# Distributed Systems
## Common pattern in distributed systems research paper
1. Define the problem
2. Implement the solution
3. Test the solution
## Challenges in this field
- The overhead
- Cold-start of containers - solution: bypass the container, use sandbox
instead
- Initialization of workers/executor
- Better [[scheduling]]
- Exploiting data locality
## Two types of papers
Each year, thousands of papers in distributed system are published. They are
categorized into two types:
### Prototyping
Most of the papers are in this category. It's okay if nobody's using it. The key
point is:
- Is your problem really a problem?
- Do your ideas work out?
### Production
Only a few papers are in this category. Certain projects composed papers only
after they have gained a solid user base. These papers usually get accepted
"automatically", as their value has already been well proved.

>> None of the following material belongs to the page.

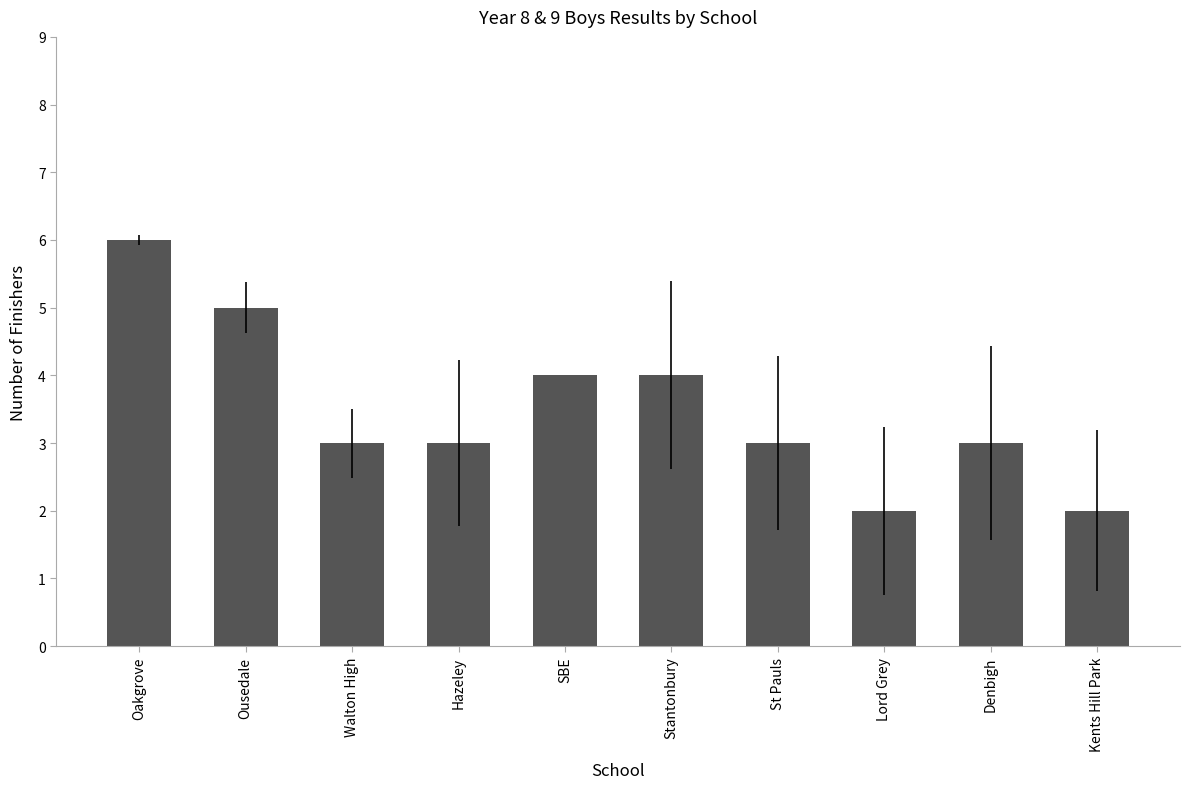

Read the value at Denbigh.

3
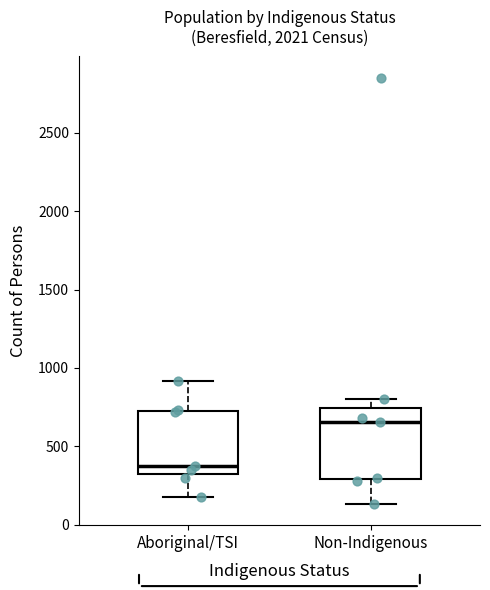

Where does the median line of the box for Non-Indigenous sit on the y-axis? The values are not printed on the chart, so give them approximately, as read against the axis.

650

Note that, these production systems are extremely challenging to be
[[maintenance|maintained]]!
- [[parsl|Parsl]] employed full-time developers to implement the system.

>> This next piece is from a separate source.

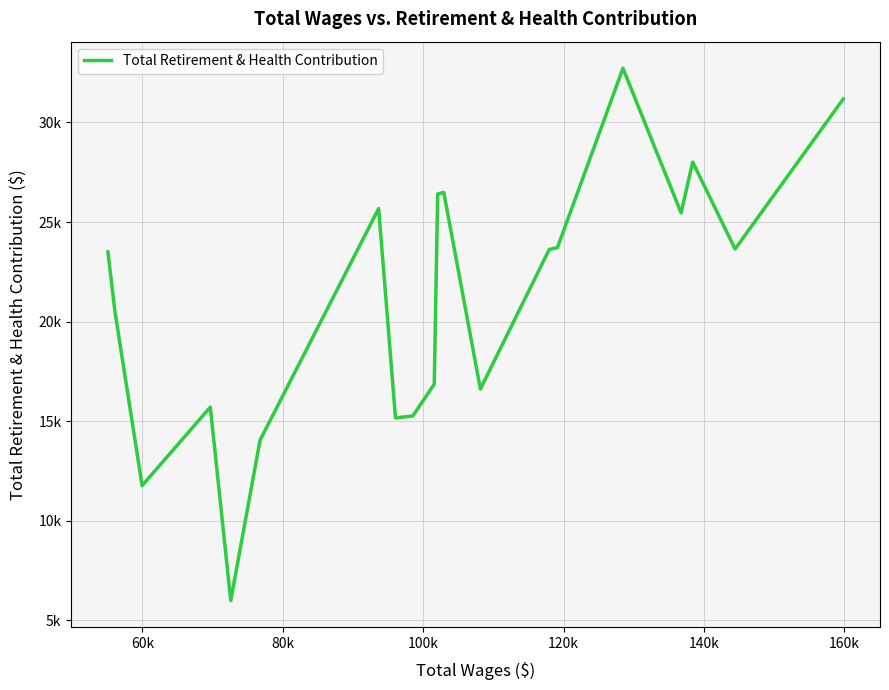

Reading left to right, what are all the values shown in this chart?

23500	20462	11763	15702	5989	14046	25674	15161	15260	16858	26412	26484	16613	23619	23716	32721	25458	28011	23643	31178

- [[spark|Apache Spark]] started as a prototyping project, and their paper got
rejected at the beginning. They then employed 3 engineers to refactor the
whole system to make it production.
- [[cctools|ND CCTools]] has senior software engineer Ben Tovar to help maintain
the project.
- [[tensorflow|TensorFlow]] has 300 software engineers worked 2 years on it.
Funding matters! No fund, no engineers.